Stated exercise A
State how many lines of the listing below contain the string "ohne", matching case exactly, and give only that number.

Text
^^^^
My view from the top of the telephone pole used
to be refreshing. A flat sand worn landscape
brimming with sea birds and evergreens.
Now plastic condos litter my view
from my crows nest of telephone wire.
They stand in the footprints
of stamped out copper roofed homes.
The four lane road down below hides
the old two lane “county 21.”
The same road that used to carry beat up chevy’s
now fills up with Mercedes and BMW’s.
Hell, you can’t even see the ocean
unless you’re standing on the shore!

They call it “progress”, I think not.
Long ago a man wrote, “the woods are lovely, dark and deep.”
So, with no longer to go before I sleep
I hope to dream of creeper vines reaching over concrete
of trees to shadow the shore
and gulls to roost in the apexes
of mansions long abandoned beside the sea.




Cape Fear Environmental Film Festival

Monday August 27th 2007, 5:10 pm
Filed under: Day to Day, Special Events, Shout Outs, Environment, Edward Abbey, Poems, Movies, Photography, Politics, Outdoors, Film

As some of you know I’m spearheading the first annual “Cape Fear International Environmental Film Festival.” It’s a long name I know. The point of the film festival is to bring awareness to global and local environmental issues through different media outlets such as photography, poetry, and mainly film. This will be happening next spring through UNCW’s facilities, if all goes as planned. Well, today I met with UNCW’s film dept. chair, Dr. Buttino. He finally gave me the go ahead even though nothing is final until it gets approved through the school. Now I’ve got to meet with a group of academic advisers to lay out the blue print for the festival. This way, Dr. Buttino can take the semi-concrete plan over to his friends in the Environmental Science departments and see if they want to get on board. In the end I’m hoping the school will sponsor it, and with help from the students and faculty it could become something really big for the area. More importantly I hope it just gets the message out there. Anyway I’m open to taking suggestions or ideas for the festival. So if you live in the area or just have an idea, feel free to leave a comment of email me at seancarr54@yahoo.com. Thanks.




Poem of the week

Sunday February 18th 2007, 4:56 pm
Filed under: Poems, Outdoors

Just Some Poem I don’t have a Title For

The old fence post sits lonely in the field
Every night I look at him through the blur of twilight
He’s what’s left of his family
Who’s siblings have succumbed to time and the occasional brushfire
Even he shows the scars of too many years in the field
No reason to take him down now
He’s earned his keep watching over
The cattle in the wilting summer heat
There’s at least a few more years left in him
Even if it’s being a perch for the occasional black crow
At first winters snow, he’ll be there to reassure me
No matter how bad things get
From fire, to snow, to drought he’s never left my side
And when its time for the coyotes to pick through my bones
I’ll be buried where I can never leave his.
^^^^
Working data
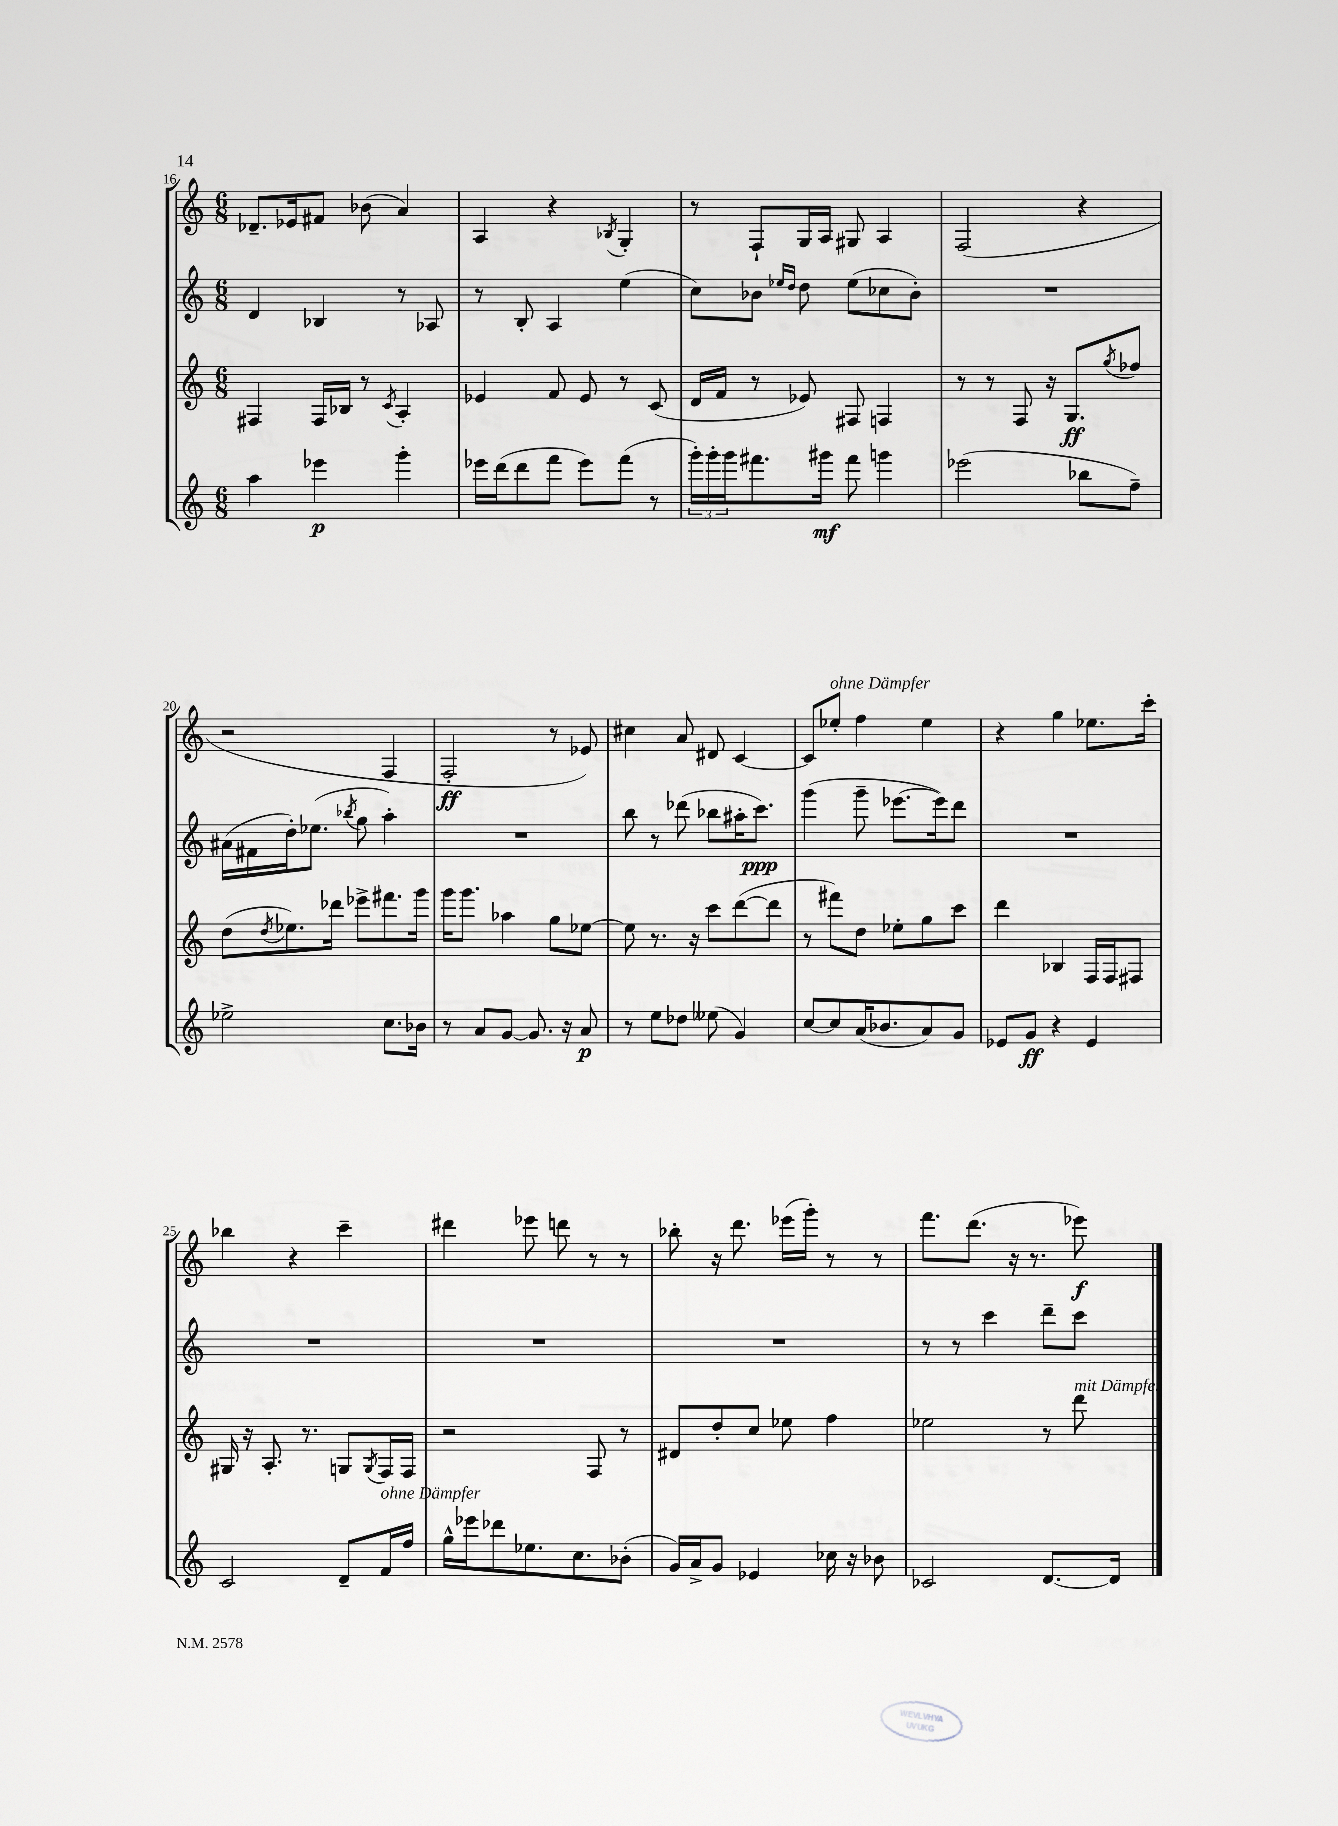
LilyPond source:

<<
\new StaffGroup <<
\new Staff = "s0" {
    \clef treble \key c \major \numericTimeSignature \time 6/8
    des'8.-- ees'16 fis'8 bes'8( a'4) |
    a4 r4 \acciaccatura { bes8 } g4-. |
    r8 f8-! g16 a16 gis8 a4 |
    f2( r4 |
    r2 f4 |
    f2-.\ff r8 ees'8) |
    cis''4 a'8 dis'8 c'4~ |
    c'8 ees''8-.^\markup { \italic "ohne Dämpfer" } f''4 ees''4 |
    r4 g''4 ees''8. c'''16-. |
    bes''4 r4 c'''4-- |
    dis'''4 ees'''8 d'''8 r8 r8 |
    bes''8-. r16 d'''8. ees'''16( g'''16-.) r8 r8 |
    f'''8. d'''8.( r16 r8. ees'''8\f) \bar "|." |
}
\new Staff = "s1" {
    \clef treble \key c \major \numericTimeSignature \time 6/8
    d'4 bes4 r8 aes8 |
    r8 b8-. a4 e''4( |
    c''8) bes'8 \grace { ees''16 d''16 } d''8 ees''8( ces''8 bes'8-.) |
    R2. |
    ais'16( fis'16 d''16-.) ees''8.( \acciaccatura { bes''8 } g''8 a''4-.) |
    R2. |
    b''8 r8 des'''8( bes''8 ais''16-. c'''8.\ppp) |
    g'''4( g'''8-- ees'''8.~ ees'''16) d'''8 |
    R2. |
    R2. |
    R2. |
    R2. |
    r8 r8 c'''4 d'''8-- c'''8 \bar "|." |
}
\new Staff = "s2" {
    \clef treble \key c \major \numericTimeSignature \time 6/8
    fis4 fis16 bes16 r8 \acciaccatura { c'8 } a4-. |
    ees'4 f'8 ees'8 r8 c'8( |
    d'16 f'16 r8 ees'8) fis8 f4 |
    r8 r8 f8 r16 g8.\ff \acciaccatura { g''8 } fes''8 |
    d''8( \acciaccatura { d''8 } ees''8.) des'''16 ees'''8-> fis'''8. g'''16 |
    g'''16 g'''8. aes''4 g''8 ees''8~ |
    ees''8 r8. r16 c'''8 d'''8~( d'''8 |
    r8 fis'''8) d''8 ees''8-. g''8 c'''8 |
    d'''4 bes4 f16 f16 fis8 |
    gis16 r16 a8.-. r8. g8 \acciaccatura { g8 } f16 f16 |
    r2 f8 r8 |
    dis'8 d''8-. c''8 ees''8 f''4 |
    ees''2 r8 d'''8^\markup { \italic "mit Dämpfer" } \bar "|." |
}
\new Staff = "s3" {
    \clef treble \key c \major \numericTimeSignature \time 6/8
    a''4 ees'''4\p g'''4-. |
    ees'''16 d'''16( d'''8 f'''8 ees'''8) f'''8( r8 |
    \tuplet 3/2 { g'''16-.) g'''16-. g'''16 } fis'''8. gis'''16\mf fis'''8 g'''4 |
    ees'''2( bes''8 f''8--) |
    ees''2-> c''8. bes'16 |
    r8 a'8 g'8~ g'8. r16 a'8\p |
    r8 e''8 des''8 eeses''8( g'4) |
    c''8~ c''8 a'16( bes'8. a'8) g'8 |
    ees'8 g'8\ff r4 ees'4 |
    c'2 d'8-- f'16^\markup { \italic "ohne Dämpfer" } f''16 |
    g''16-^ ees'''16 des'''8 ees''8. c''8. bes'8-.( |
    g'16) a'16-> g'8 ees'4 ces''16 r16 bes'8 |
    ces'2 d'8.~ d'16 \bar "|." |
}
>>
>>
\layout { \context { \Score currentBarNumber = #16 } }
^^^^
Stated exercise B
From the film festival post in the text above, list the media outlets through which the festival is meant to bring awareness to environmental issues.

Finished answer A
2

Finished answer B
Photography, poetry, and film.